Task requirements:
Reproduce the listing below in full and without alteration, apart from its pictures.

[Dataset content]

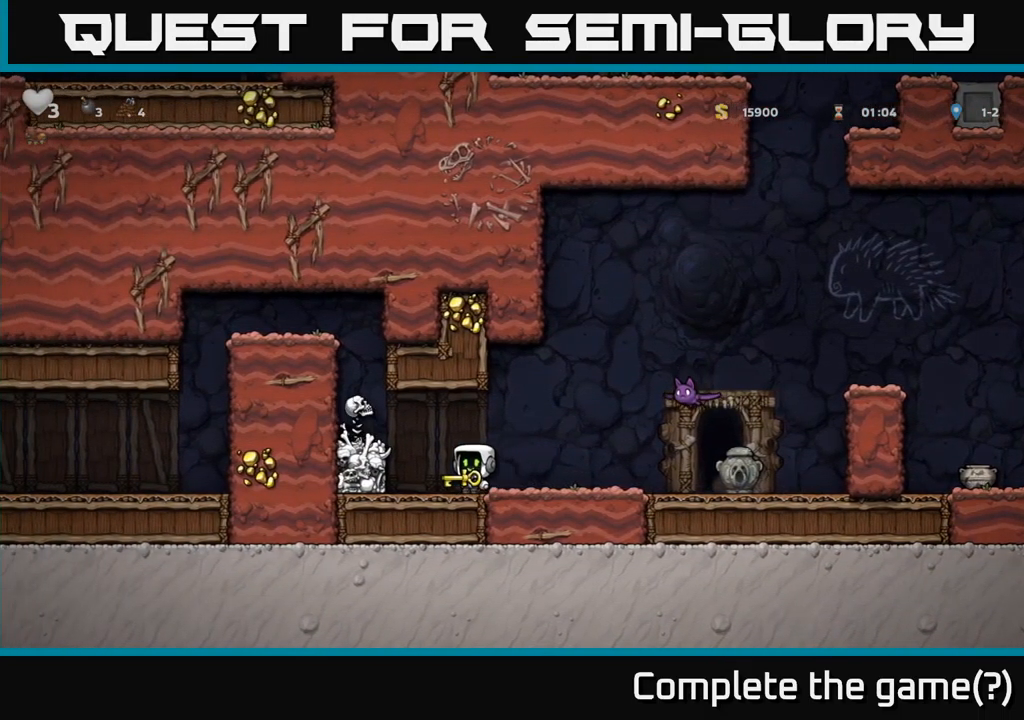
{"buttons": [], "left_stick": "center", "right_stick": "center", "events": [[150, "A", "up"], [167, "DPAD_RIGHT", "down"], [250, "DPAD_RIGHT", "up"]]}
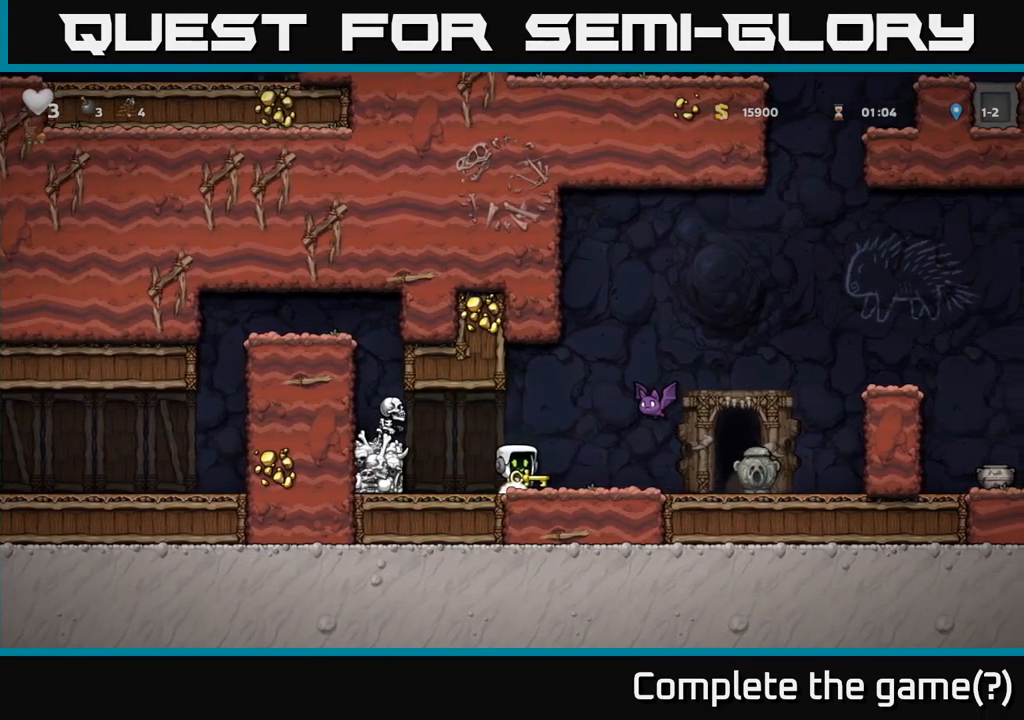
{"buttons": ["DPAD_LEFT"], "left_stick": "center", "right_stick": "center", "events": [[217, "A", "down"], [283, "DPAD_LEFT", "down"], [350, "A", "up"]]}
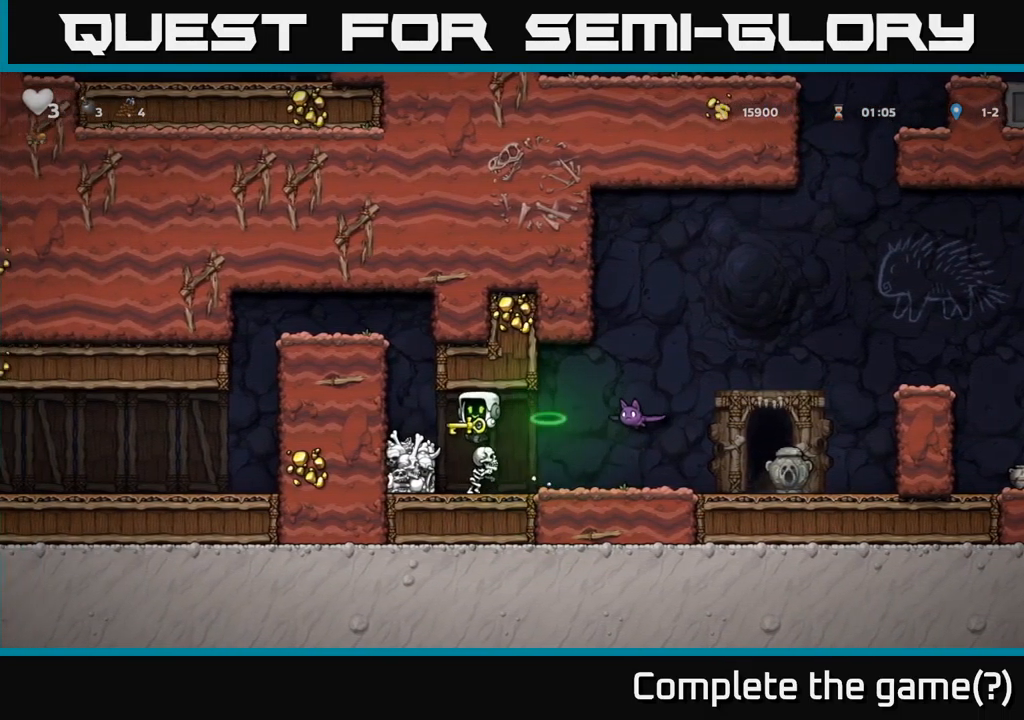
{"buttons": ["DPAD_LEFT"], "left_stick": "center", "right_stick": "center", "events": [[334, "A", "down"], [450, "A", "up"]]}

[/Dataset content]

Solved exercise:
{"buttons": [], "left_stick": "center", "right_stick": "center", "events": [[150, "A", "up"], [167, "DPAD_RIGHT", "down"], [250, "DPAD_RIGHT", "up"]]}
{"buttons": ["DPAD_LEFT"], "left_stick": "center", "right_stick": "center", "events": [[217, "A", "down"], [283, "DPAD_LEFT", "down"], [350, "A", "up"]]}
{"buttons": ["DPAD_LEFT"], "left_stick": "center", "right_stick": "center", "events": [[334, "A", "down"], [450, "A", "up"]]}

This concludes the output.